**DIRECTIONS**: Give every line of the listing word for word, beginning at the first and including the line with "cells show no" as the last.
RECORDS PROVIDED Block Start
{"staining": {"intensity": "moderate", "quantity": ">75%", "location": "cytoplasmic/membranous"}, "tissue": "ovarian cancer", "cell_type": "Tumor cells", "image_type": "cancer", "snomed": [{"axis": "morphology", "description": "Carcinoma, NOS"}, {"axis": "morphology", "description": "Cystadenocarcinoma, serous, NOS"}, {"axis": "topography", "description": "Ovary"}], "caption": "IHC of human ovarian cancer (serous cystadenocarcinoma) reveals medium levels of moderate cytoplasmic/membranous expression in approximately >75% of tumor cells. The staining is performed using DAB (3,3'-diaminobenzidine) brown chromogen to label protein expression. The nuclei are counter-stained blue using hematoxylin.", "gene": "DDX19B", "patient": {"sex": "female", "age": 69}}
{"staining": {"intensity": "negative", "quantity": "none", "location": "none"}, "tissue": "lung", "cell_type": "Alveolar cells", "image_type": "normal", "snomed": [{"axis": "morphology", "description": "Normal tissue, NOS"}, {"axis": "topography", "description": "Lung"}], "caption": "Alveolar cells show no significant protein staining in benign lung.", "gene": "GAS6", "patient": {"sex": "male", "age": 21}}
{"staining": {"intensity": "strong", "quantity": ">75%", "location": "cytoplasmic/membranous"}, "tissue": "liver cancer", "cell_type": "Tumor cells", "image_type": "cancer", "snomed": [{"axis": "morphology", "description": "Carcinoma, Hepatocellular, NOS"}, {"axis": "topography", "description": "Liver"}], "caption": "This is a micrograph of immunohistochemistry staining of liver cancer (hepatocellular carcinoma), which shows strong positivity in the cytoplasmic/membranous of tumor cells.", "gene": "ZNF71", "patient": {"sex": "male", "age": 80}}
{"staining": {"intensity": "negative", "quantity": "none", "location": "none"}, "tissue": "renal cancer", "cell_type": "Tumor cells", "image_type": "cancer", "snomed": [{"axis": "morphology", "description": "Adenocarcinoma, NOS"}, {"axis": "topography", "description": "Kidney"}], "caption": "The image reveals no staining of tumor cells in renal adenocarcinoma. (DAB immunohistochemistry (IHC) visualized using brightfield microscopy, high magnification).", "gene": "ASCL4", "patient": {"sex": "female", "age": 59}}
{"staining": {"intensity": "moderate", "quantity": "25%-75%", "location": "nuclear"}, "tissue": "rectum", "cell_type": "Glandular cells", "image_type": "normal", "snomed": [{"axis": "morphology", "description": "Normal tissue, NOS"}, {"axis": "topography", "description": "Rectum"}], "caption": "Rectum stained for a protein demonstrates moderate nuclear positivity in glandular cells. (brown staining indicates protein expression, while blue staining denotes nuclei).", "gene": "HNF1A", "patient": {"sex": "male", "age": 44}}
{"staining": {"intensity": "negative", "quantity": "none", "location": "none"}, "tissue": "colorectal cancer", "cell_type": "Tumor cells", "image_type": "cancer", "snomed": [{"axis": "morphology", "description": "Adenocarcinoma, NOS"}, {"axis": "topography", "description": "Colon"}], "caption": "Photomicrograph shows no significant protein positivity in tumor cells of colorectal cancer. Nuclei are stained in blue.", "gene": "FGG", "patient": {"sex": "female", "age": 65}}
RECORDS PROVIDED Block End
**ANSWER TO THIS TASK**:
{"staining": {"intensity": "moderate", "quantity": ">75%", "location": "cytoplasmic/membranous"}, "tissue": "ovarian cancer", "cell_type": "Tumor cells", "image_type": "cancer", "snomed": [{"axis": "morphology", "description": "Carcinoma, NOS"}, {"axis": "morphology", "description": "Cystadenocarcinoma, serous, NOS"}, {"axis": "topography", "description": "Ovary"}], "caption": "IHC of human ovarian cancer (serous cystadenocarcinoma) reveals medium levels of moderate cytoplasmic/membranous expression in approximately >75% of tumor cells. The staining is performed using DAB (3,3'-diaminobenzidine) brown chromogen to label protein expression. The nuclei are counter-stained blue using hematoxylin.", "gene": "DDX19B", "patient": {"sex": "female", "age": 69}}
{"staining": {"intensity": "negative", "quantity": "none", "location": "none"}, "tissue": "lung", "cell_type": "Alveolar cells", "image_type": "normal", "snomed": [{"axis": "morphology", "description": "Normal tissue, NOS"}, {"axis": "topography", "description": "Lung"}], "caption": "Alveolar cells show no significant protein staining in benign lung.", "gene": "GAS6", "patient": {"sex": "male", "age": 21}}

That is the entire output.